Doh! Wrong patch...
Roger
--
From: Roger Sayle <[email protected]>
Sent: 27 June 2023 20:28
To: '[email protected]' <[email protected]>
Cc: 'Uros Bizjak' <[email protected]>; 'Hongtao Liu' <[email protected]>
Subject: [x86 PATCH] Tweak ix86_expand_int_compare to use PTEST for vector
equality.
Hi Uros,
Hopefully Hongtao will approve my patch to support SUBREG conversions
in STV https://gcc.gnu.org/pipermail/gcc-patches/2023-June/622706.html
but for some of the examples described in the above post (and its test
case), I've also come up with an alternate/complementary/supplementary
fix of generating the PTEST during RTL expansion, rather than rely on
this being caught/optimized later during STV.
You may notice in this patch, the tests for TARGET_SSE4_1 and TImode
appear last. When I was writing this, I initially also added support
for AVX VPTEST and OImode, before realizing that x86 doesn't (yet)
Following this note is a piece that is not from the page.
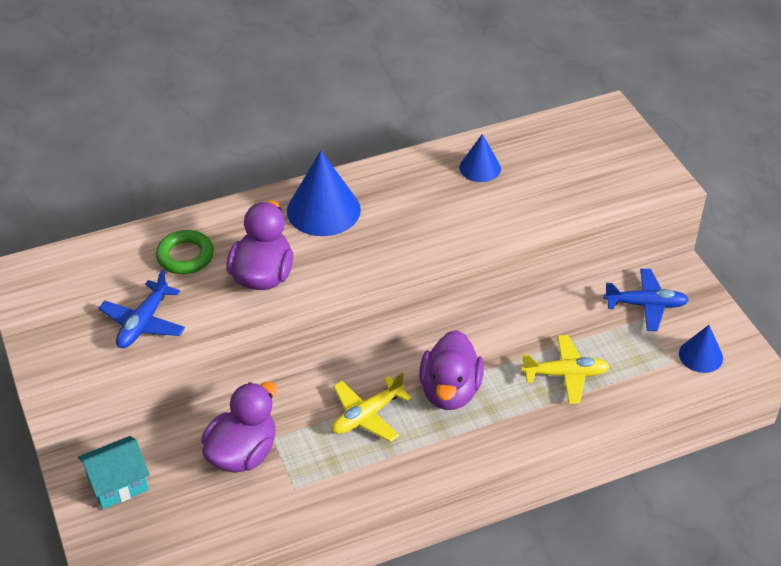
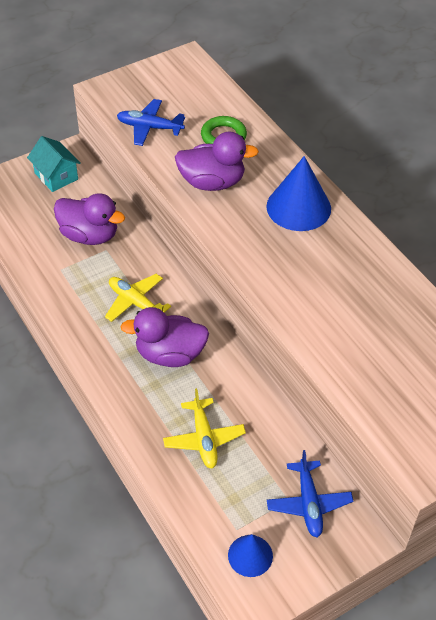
camera: 80 degrees right, 5 degrees up
(480, 168) = (390, 308): blue cone -> none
support 256-bit OImode (which also explains why we don't have an OImode
to V1OImode scalar-to-vector pass). Retaining this clause ordering
should minimize the lines changed if things change in future.
This patch has been tested on x86_64-pc-linux-gnu with make bootstrap
and make -k check, both with and without --target_board=unix{-m32}
with no new failures. Ok for mainline?
2023-06-27 Roger Sayle <[email protected]>
gcc/ChangeLog
* config/i386/i386-expand.cc (ix86_expand_int_compare): If
testing a TImode SUBREG of a 128-bit vector register against
zero, use a PTEST instruction instead of first moving it to
to scalar registers.
Please let me know what you think.
Roger
--
diff --git a/gcc/config/i386/i386-expand.cc b/gcc/config/i386/i386-expand.cc
index 9a8d244..814d63b 100644
--- a/gcc/config/i386/i386-expand.cc
+++ b/gcc/config/i386/i386-expand.cc
@@ -2958,9 +2958,26 @@ ix86_expand_int_compare (enum rtx_code code, rtx op0,
rtx op1)
cmpmode = SELECT_CC_MODE (code, op0, op1);
flags = gen_rtx_REG (cmpmode, FLAGS_REG);
+ /* Attempt to use PTEST, if available, when testing vector modes for
+ equality/inequality against zero. */
+ if (op1 == const0_rtx
+ && SUBREG_P (op0)
+ && cmpmode == CCZmode
+ && SUBREG_BYTE (op0) == 0
+ && REG_P (SUBREG_REG (op0))
+ && VECTOR_MODE_P (GET_MODE (SUBREG_REG (op0)))
+ && TARGET_SSE4_1
+ && GET_MODE (op0) == TImode
+ && GET_MODE_SIZE (GET_MODE (SUBREG_REG (op0))) == 16)
+ {
+ tmp = SUBREG_REG (op0);
+ tmp = gen_rtx_UNSPEC (CCZmode, gen_rtvec (2, tmp, tmp), UNSPEC_PTEST);
+ }
+ else
+ tmp = gen_rtx_COMPARE (cmpmode, op0, op1);
+
/* This is very simple, but making the interface the same as in the
FP case makes the rest of the code easier. */
- tmp = gen_rtx_COMPARE (cmpmode, op0, op1);
emit_insn (gen_rtx_SET (flags, tmp));
/* Return the test that should be put into the flags user, i.e.